I was asked to help my sister with a bit of precalculus homework and completely drew a blank upon encountering this problem.
I believe it was asking to "balance the equation, and set the answer to zero."
This IS the equation
(x+1)^-1=(x^-1)+1
The answers were given.

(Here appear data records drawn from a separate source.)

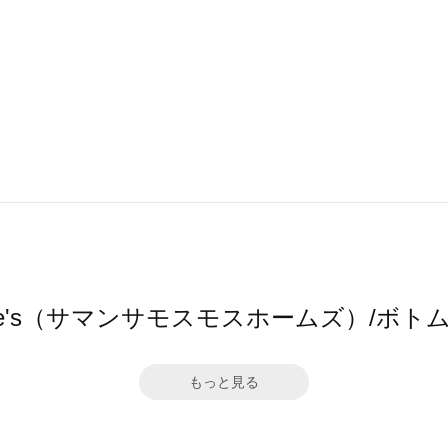
2 home's（サマンサモスモスホームズ）/
もっと見る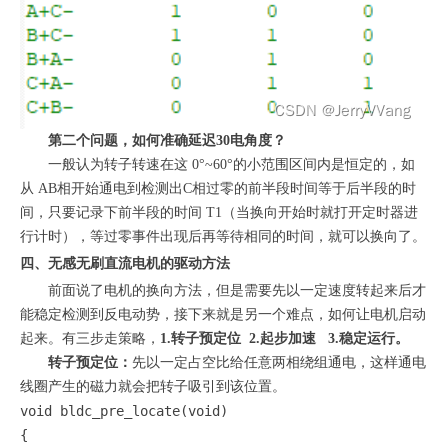
第二个问题，如何准确延迟30电角度？
一般认为转子转速在这 0
°
~60
°的小范围区间内是恒定的，如
从 AB相开始通电到检测出C相过零的前半段时间等于后半段的时
间，只要记录下前半段的时间 T1（当换向开始时就打开定时器进
行计时），等过零事件出现后再等待相同的时间，就可以换向了。
四、无感无刷直流电机的驱动方法
前面说了电机的换向方法，但是需要先以一定速度转起来后才
能稳定检测到反电动势，接下来就是另一个难点，如何让电机启动
起来。有三步走策略，
1.转子预定位 2.起步加速 3.稳定运行。
转子预定位：
先以一定占空比给任意两相绕组通电，这样通电
线圈产生的磁力就会把转子吸引到该位置。
void bldc_pre_locate(void)

{
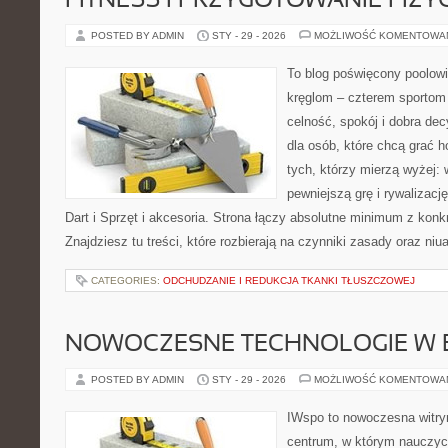
FITNESS I PRZYGOTOWANIE FIZY
POSTED BY ADMIN
STY - 29 - 2026
MOŻLIWOŚĆ KOMENTOWA
To blog poświęcony poolowi
kręglom – czterem sportom p
celność, spokój i dobra dec
dla osób, które chcą grać h
tych, którzy mierzą wyżej:
pewniejszą grę i rywalizac
Dart i Sprzęt i akcesoria. Strona łączy absolutne minimum z kon
Znajdziesz tu treści, które rozbierają na czynniki zasady oraz niu
CATEGORIES:
ODCHUDZANIE I REDUKCJA TKANKI TŁUSZCZOWEJ
NOWOCZESNE TECHNOLOGIE W 
POSTED BY ADMIN
STY - 29 - 2026
MOŻLIWOŚĆ KOMENTOWA
IWspo to nowoczesna witry
centrum, w którym nauczyci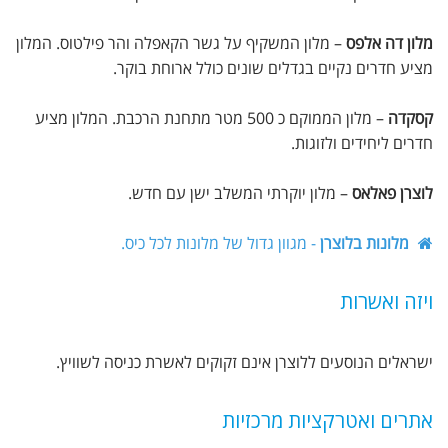
מלון דה אלפס
– מלון המשקיף על גשר הקאפלה והר פילטוס. המלון
מציע חדרים נקיים בגדלים שונים כולל ארוחת בוקר.
קסקדה
– מלון הממוקם כ 500 מטר מתחנת הרכבת. המלון מציע
חדרים ליחידים ולזוגות.
לוצרן פאלאס
– מלון יוקרתי המשלב ישן עם חדש.
מלונות בלוצרן
- מגוון גדול של מלונות לכל כיס.
ויזה ואשרות
ישראלים הנוסעים ללוצרן אינם זקוקים לאשרת כניסה לשוויץ.
אתרים ואטרקציות מרכזיות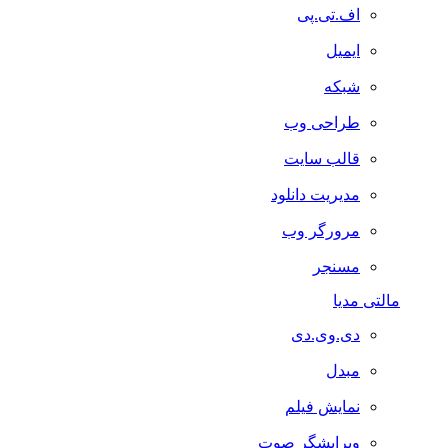
اف.تی.پی
ایمیل
شبکه
طراحی وب
قالب سایت
مدیریت دانلود
مرورگر وب
مسنجر
مالتی مدیا
دی.وی.دی
مبدل
نمایش فیلم
ویرایشگر صوت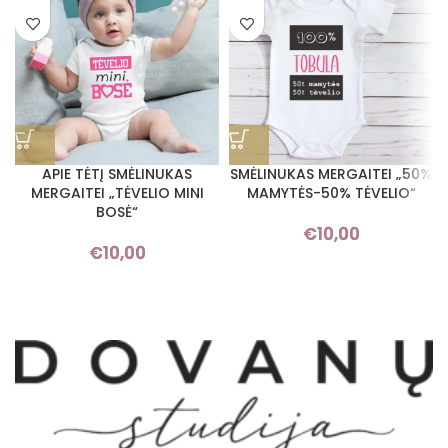
APIE TĖTĮ SMĖLINUKAS
SMĖLINUKAS MERGAITEI „50%
MERGAITEI „TĖVELIO MINI
MAMYTĖS-50% TĖVELIO“
BOSĖ“
€
10,00
€
10,00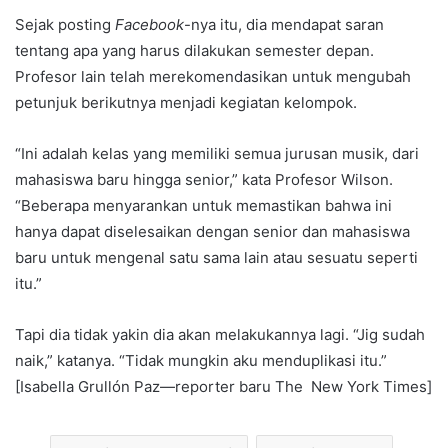
Sejak posting
Facebook
-nya itu, dia mendapat saran
tentang apa yang harus dilakukan semester depan.
Profesor lain telah merekomendasikan untuk mengubah
petunjuk berikutnya menjadi kegiatan kelompok.
“Ini adalah kelas yang memiliki semua jurusan musik, dari
mahasiswa baru hingga senior,” kata Profesor Wilson.
“Beberapa menyarankan untuk memastikan bahwa ini
hanya dapat diselesaikan dengan senior dan mahasiswa
baru untuk mengenal satu sama lain atau sesuatu seperti
itu.”
Tapi dia tidak yakin dia akan melakukannya lagi. “Jig sudah
naik,” katanya. “Tidak mungkin aku menduplikasi itu.”
[Isabella Grullón Paz—reporter baru The New York Times]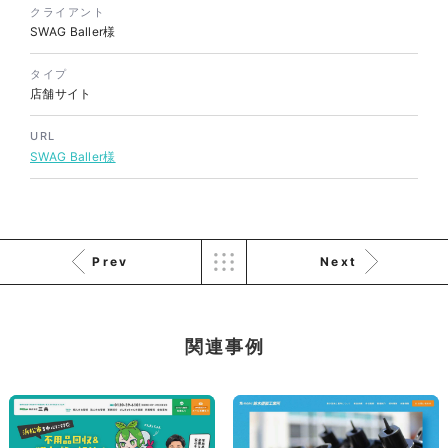
株式会社三共様 会社案内パン
イラスト・キャラクター
クライアント
フレット
#イラスト
#エコ・環境
SWAG Baller様
#ぬいぐるみ
印刷物
#産業廃棄物処理業
#イラスト
#エコ・環境
タイプ
店舗サイト
URL
SWAG Baller様
株式会社三共様 ドリップコー
Prev
Next
ヒーパッケージ
ノベルティ
#産業廃棄物処理業
#イラスト
#エコ・環境
関連事例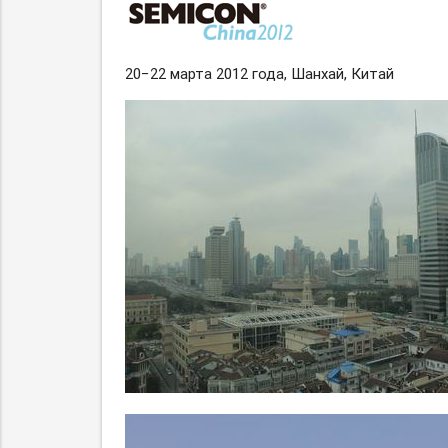
20−22 марта 2012 года, Шанхай, Китай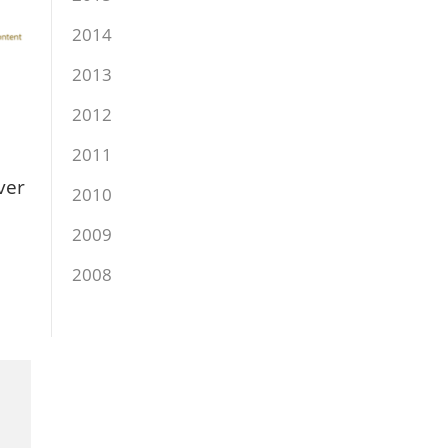
2014
2013
2012
2011
ver
2010
2009
2008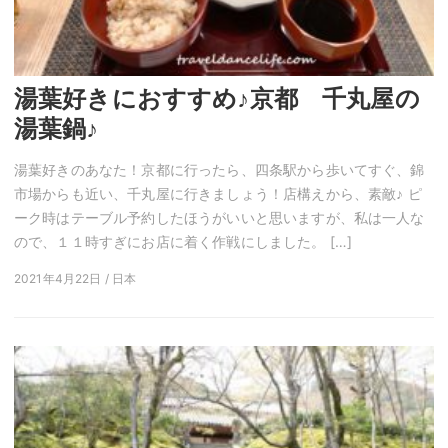
湯葉好きにおすすめ♪京都 千丸屋の
湯葉鍋♪
湯葉好きのあなた！京都に行ったら、四条駅から歩いてすぐ、錦
市場からも近い、千丸屋に行きましょう！店構えから、素敵♪ ピ
ーク時はテーブル予約したほうがいいと思いますが、私は一人な
ので、１１時すぎにお店に着く作戦にしました。 […]
2021年4月22日 / 日本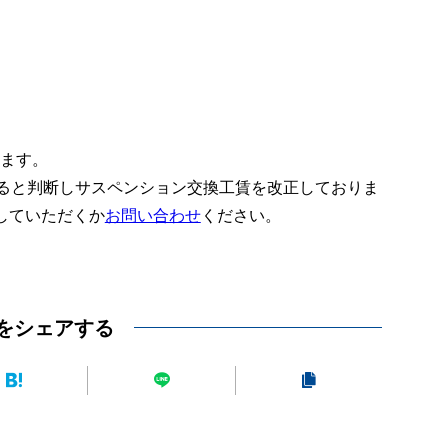
ります。
あると判断しサスペンション交換工賃を改正しておりま
していただくか
お問い合わせ
ください。
をシェアする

I BELIEVE they were 4 and 1.3333 (though I'm not 100% certain on that.)
I'm interested in the journey however, not the destination.
I would greatly appreciate any help.
So we want to solve
$$\frac{1}{x + 1} = \frac{1}{x} + 1$$
Multiplying throughout by $x(x+1) = x^2 + x$,
$$x = (x + 1) + x^2 + x$$
$$x = x^2 + 2x + 1$$ $$x^2 + x + 1 = 0$$
Unfortunately, this equation does not have any real solutions for $x$. This is because
$$\begin{align}x^2 + x + 1 &= \left(x + \frac{1}{2}\right)^2 + 1 - \frac{1}{4}\\ &=\left(x + \frac{1}{2}\right)^2 + \frac{3}{4}\\ &\ge \frac{3}{4} > 0\end{align}$$
for all real values of $x$. That is to say, the $x^2 + x + 1$ is always greater than $0$. You can consult the Wolf directly to verify that no real solutions exist.